Recognizing the Signs of Urinary Incontinence
Urinary incontinence is a common problem for men and women throughout the world. Any loss of bladder control is a sign of urinary incontinence. In fact, around 20 million Americans currently have or have had signs of urinary incontinence at some point in their lives. This statistic doesn’t include any of those who have signs, but do not report them to the doctor out of fear or embarrassment. There are many signs, types, risk factors, causes and symptoms of urinary incontinence. We’ll go over them here.
What are the Signs of Urinary Incontinence?
There are many different things that can be seen as a loss of bladder control. The most basic one being that urine leaks through due to an underlying circumstance. Examples of these circumstances are:
- Functional Incontinence – This is a term that means a person is unable to make it to the toilet due to a physical or mental disability.
- Overflow Incontinence – When the bladder becomes too full and you are unable to empty in time, overflow of urine may cause a small amount of leakage.
- Urge Incontinence – When someone has a large urge to urinate and they are unable to withhold it.
- Mixed Incontinence – A combination of both urge and stress incontinence.
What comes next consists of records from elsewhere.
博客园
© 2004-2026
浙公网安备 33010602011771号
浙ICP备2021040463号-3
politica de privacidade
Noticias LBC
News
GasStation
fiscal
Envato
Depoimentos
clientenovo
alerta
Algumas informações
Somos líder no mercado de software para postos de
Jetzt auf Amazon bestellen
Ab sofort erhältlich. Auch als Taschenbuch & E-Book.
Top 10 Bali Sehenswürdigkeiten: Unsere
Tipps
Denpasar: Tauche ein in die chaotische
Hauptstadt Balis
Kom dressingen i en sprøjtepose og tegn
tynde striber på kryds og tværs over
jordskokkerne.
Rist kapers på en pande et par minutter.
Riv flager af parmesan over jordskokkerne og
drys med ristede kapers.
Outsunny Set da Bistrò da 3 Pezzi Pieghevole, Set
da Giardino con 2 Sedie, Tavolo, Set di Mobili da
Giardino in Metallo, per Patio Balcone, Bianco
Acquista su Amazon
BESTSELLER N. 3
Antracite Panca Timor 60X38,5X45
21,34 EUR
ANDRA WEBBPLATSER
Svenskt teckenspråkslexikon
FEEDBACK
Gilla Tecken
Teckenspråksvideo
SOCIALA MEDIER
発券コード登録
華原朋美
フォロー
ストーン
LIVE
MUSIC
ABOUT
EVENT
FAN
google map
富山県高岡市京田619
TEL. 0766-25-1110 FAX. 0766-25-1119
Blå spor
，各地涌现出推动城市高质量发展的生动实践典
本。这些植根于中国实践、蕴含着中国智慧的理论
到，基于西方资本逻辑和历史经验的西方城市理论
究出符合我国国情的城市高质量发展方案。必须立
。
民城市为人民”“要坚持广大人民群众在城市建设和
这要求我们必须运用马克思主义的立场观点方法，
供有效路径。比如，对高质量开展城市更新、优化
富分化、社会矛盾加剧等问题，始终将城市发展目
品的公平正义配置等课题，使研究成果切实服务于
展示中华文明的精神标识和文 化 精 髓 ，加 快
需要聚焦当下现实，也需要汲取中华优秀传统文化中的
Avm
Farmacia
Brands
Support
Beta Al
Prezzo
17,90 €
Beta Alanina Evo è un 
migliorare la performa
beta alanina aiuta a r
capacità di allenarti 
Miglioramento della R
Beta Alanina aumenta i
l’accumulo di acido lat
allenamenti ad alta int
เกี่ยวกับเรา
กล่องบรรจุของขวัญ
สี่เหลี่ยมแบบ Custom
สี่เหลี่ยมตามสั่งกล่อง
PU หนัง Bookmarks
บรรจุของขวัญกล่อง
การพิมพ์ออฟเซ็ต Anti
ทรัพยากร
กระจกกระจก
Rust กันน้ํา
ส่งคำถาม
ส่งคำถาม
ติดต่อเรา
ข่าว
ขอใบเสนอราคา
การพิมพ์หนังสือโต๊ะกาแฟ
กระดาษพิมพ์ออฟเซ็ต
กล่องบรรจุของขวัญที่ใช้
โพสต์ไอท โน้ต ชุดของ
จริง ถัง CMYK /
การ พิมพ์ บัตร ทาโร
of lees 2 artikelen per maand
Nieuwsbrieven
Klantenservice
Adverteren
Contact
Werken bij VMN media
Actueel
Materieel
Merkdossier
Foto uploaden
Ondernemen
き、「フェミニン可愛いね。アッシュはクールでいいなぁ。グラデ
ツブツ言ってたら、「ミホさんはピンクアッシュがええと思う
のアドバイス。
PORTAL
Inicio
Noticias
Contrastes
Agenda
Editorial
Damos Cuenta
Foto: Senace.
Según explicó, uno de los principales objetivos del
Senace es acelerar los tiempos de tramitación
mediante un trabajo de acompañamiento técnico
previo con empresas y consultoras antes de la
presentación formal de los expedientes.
- Stress Incontinence – This term defines a loss of urinary control due to physical contractions. Such as coughing or sneezing.
Narrowing Down the Source
Urinary incontinence is usually a symptom of your lifestyle and underlying health conditions. Here is a list of different things that can lead to urinary incontinence.
- Too Many Fluids
- Bladder Irritation
- Interstitial Cystitis
- Inflammation of the Prostate Gland
- Bladder Stones
- Bladder Cancer
- Prostate Cancer
- Neurological Disorders
All of these can be an underlying cause of urinary incontinence and it is important to be honest with your doctor about everything you’re involved with and even slight symptoms or signs you notice. Once the source of the urinary incontinence is located, then treatment will begin. Again, urinary incontinence is not a disease, but a symptom of behaviors and personal health.